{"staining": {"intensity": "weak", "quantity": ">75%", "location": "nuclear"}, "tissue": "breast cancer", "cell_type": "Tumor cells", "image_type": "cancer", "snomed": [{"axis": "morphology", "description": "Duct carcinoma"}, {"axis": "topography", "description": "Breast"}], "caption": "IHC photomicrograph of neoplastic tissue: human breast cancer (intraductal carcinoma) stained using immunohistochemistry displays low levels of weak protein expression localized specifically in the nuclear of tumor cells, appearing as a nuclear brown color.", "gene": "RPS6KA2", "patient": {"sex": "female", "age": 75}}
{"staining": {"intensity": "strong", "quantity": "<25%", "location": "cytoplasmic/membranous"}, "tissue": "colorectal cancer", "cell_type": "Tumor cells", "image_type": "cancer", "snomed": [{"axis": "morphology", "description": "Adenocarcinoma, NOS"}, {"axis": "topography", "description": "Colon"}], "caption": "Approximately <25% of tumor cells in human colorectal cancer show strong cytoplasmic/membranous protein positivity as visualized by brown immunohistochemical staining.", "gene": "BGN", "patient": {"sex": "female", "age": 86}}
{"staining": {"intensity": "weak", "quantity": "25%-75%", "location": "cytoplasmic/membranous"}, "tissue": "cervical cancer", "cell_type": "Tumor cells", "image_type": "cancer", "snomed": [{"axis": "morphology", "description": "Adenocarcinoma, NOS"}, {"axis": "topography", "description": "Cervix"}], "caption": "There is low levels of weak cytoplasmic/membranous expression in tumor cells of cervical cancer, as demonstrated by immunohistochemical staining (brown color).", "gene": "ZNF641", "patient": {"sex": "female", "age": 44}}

..........

> **What is being asked**: With "membranous" as the string to look for, count the matching lines above and give the number by itself.

> **Task answer**: 2